___ INFORMATION

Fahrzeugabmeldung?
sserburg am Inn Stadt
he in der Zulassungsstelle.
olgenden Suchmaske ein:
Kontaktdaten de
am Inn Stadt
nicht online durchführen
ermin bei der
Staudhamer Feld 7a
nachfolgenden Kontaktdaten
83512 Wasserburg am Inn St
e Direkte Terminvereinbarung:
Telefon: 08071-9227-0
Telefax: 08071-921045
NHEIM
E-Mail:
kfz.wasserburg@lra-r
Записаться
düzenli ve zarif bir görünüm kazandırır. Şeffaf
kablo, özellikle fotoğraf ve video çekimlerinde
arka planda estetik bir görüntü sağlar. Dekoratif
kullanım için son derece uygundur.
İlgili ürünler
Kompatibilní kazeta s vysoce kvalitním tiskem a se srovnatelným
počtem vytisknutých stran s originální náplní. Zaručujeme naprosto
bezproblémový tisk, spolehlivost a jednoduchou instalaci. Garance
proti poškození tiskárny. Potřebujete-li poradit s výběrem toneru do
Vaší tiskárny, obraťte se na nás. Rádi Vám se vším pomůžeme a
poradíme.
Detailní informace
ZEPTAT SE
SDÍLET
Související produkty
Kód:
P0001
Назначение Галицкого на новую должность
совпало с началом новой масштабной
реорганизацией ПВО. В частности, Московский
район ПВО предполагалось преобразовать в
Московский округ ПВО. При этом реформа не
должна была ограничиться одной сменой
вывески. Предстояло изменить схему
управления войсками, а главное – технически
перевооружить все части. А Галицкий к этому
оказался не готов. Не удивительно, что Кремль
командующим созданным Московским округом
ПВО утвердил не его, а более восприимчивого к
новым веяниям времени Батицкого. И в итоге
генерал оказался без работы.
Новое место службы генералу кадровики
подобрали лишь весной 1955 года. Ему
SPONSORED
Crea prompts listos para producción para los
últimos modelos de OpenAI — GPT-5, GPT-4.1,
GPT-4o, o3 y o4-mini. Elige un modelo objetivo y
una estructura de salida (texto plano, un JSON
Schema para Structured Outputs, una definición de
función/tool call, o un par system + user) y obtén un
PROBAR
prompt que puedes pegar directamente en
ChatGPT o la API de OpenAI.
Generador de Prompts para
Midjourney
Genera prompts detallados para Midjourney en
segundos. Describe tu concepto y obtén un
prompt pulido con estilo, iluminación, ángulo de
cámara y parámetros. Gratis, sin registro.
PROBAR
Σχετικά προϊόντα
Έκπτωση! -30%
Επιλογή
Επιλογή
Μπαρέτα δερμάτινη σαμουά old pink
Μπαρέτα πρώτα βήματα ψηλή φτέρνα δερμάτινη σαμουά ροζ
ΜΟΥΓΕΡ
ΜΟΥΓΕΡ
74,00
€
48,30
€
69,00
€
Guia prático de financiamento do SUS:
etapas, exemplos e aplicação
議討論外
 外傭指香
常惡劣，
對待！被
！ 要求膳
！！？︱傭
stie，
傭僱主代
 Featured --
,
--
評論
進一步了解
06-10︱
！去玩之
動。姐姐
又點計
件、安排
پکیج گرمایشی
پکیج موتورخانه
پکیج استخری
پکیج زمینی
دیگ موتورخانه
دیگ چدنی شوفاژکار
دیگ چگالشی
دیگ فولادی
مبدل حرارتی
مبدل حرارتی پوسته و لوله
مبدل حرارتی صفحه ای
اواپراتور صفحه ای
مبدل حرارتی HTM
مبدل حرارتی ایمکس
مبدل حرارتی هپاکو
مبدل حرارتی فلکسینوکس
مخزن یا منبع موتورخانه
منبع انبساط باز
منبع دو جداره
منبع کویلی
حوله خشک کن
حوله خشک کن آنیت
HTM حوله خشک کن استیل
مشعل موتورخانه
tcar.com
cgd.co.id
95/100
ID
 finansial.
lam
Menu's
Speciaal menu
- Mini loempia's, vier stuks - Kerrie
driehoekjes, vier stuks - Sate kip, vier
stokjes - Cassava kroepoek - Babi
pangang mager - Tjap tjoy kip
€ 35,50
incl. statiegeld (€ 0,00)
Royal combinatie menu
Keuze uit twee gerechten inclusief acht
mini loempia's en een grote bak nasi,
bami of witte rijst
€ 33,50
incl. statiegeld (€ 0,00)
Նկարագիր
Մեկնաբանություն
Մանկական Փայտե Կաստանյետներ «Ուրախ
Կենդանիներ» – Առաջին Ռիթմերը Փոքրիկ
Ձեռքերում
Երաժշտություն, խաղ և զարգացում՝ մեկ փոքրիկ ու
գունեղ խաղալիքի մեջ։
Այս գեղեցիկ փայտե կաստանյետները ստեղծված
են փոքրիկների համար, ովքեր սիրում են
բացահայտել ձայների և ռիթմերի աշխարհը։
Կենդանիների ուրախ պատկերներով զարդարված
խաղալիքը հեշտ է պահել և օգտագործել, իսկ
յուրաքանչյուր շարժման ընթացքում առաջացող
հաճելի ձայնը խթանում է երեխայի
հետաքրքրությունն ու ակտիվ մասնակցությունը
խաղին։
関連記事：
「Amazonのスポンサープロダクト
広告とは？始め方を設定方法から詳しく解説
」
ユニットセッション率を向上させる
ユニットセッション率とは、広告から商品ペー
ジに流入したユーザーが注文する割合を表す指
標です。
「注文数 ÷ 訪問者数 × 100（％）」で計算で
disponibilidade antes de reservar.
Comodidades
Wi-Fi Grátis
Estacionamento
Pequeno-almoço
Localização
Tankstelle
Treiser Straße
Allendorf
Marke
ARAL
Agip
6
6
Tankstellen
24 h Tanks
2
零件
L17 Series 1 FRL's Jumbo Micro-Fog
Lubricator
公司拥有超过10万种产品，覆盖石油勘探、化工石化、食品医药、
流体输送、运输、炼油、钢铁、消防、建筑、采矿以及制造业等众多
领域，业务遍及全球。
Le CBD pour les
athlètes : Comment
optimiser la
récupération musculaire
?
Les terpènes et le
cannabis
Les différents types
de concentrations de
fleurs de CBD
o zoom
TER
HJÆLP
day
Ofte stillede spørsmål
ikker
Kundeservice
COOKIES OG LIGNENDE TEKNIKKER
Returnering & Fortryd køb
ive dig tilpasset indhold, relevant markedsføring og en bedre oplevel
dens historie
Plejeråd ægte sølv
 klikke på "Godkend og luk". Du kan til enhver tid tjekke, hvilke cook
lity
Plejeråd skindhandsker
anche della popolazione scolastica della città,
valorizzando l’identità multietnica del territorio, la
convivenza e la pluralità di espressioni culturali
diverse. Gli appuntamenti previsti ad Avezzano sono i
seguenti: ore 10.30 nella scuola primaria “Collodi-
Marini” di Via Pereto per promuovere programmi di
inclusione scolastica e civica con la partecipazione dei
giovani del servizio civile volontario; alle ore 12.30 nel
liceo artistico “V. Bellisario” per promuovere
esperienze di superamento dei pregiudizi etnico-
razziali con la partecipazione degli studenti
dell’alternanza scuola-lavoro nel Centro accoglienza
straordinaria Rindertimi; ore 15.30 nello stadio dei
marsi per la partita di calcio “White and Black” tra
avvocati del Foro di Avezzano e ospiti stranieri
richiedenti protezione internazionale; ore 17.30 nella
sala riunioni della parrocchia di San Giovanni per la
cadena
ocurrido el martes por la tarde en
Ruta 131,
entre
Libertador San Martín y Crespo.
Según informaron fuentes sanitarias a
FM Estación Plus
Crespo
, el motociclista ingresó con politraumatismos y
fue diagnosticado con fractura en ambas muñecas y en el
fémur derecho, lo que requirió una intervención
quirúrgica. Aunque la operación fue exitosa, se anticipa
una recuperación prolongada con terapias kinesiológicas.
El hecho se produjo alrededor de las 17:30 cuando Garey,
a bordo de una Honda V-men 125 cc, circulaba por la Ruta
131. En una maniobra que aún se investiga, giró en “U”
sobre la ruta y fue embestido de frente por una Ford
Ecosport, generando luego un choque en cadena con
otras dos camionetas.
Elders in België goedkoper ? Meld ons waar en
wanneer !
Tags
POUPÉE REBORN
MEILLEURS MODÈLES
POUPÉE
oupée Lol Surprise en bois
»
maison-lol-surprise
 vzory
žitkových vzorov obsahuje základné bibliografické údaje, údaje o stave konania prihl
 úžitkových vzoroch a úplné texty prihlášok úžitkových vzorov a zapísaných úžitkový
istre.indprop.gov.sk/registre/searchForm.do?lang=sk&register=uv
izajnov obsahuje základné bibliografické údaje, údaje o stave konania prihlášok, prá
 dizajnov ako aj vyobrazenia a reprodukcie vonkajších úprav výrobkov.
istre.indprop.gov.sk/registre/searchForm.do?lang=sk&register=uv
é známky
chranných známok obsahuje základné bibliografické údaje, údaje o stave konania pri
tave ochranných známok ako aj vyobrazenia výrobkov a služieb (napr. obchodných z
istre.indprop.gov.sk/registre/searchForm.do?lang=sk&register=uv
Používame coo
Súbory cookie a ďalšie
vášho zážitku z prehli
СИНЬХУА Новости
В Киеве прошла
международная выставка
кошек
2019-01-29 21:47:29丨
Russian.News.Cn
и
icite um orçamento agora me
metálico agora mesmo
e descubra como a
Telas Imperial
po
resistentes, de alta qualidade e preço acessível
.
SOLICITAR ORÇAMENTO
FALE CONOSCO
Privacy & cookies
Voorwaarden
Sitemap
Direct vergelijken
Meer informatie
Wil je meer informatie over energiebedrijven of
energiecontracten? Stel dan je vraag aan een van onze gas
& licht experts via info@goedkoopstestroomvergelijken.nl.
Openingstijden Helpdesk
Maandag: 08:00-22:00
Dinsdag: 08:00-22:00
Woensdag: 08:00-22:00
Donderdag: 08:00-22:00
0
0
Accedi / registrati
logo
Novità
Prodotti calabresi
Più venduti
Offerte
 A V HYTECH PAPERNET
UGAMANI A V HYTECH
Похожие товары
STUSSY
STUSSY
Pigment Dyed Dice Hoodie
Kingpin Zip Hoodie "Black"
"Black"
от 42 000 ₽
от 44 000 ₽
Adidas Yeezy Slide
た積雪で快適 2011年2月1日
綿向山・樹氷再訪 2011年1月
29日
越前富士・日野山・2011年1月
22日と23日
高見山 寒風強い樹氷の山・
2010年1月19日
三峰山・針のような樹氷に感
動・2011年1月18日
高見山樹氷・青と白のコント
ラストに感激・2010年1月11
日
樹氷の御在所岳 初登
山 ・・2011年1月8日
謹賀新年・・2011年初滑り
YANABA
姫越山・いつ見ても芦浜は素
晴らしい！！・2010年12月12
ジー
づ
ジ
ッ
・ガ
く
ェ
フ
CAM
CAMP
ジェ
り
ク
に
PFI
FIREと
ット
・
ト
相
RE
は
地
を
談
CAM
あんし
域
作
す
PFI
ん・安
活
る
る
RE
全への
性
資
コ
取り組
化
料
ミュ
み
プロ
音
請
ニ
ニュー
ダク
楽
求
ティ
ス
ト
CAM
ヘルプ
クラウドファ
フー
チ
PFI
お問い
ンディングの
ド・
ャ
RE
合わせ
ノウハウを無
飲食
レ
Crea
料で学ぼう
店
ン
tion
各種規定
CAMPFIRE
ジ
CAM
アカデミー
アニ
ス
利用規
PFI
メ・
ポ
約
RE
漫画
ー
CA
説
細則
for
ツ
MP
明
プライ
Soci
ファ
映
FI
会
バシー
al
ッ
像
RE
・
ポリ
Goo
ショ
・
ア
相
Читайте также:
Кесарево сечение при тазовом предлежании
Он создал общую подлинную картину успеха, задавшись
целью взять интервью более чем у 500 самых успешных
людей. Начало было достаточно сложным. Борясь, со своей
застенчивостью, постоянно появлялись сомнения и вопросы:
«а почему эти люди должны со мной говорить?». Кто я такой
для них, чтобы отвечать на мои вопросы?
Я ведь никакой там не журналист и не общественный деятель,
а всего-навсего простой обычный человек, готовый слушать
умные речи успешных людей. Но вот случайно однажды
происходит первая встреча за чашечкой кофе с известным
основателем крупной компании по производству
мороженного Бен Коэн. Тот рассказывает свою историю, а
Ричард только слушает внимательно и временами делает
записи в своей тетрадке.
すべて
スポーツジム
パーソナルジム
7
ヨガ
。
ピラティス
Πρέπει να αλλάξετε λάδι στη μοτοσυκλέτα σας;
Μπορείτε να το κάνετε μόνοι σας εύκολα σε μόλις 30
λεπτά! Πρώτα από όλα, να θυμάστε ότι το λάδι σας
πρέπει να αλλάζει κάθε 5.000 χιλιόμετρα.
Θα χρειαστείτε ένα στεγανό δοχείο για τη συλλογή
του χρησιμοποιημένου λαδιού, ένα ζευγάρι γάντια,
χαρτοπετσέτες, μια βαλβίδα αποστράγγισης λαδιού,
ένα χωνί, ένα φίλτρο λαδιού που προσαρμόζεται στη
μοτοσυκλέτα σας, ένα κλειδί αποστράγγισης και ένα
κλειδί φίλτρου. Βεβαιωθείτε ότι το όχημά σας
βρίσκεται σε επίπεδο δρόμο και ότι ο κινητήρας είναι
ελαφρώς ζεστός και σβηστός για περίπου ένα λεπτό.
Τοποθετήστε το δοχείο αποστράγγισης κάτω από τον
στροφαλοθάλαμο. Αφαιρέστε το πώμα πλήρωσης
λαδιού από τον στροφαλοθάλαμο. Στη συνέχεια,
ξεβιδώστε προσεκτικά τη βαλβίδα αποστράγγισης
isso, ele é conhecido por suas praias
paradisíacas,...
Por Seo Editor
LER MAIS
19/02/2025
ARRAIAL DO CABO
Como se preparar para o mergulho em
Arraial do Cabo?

______

DIRECTIVE →
Convert the material into a numbered list, starting with its first line and going on through the line containing "ПВО утвердил не его, а более восприимчивого к", with both of those lines included. Leave out any blank lines.

ANSWER TO THIS TASK →
1. Fahrzeugabmeldung?
2. sserburg am Inn Stadt
3. he in der Zulassungsstelle.
4. olgenden Suchmaske ein:
5. Kontaktdaten de
6. am Inn Stadt
7. nicht online durchführen
8. ermin bei der
9. Staudhamer Feld 7a
10. nachfolgenden Kontaktdaten
11. 83512 Wasserburg am Inn St
12. e Direkte Terminvereinbarung:
13. Telefon: 08071-9227-0
14. Telefax: 08071-921045
15. NHEIM
16. E-Mail:
17. kfz.wasserburg@lra-r
18. Записаться
19. düzenli ve zarif bir görünüm kazandırır. Şeffaf
20. kablo, özellikle fotoğraf ve video çekimlerinde
21. arka planda estetik bir görüntü sağlar. Dekoratif
22. kullanım için son derece uygundur.
23. İlgili ürünler
24. Kompatibilní kazeta s vysoce kvalitním tiskem a se srovnatelným
25. počtem vytisknutých stran s originální náplní. Zaručujeme naprosto
26. bezproblémový tisk, spolehlivost a jednoduchou instalaci. Garance
27. proti poškození tiskárny. Potřebujete-li poradit s výběrem toneru do
28. Vaší tiskárny, obraťte se na nás. Rádi Vám se vším pomůžeme a
29. poradíme.
30. Detailní informace
31. ZEPTAT SE
32. SDÍLET
33. Související produkty
34. Kód:
35. P0001
36. Назначение Галицкого на новую должность
37. совпало с началом новой масштабной
38. реорганизацией ПВО. В частности, Московский
39. район ПВО предполагалось преобразовать в
40. Московский округ ПВО. При этом реформа не
41. должна была ограничиться одной сменой
42. вывески. Предстояло изменить схему
43. управления войсками, а главное – технически
44. перевооружить все части. А Галицкий к этому
45. оказался не готов. Не удивительно, что Кремль
46. командующим созданным Московским округом
47. ПВО утвердил не его, а более восприимчивого к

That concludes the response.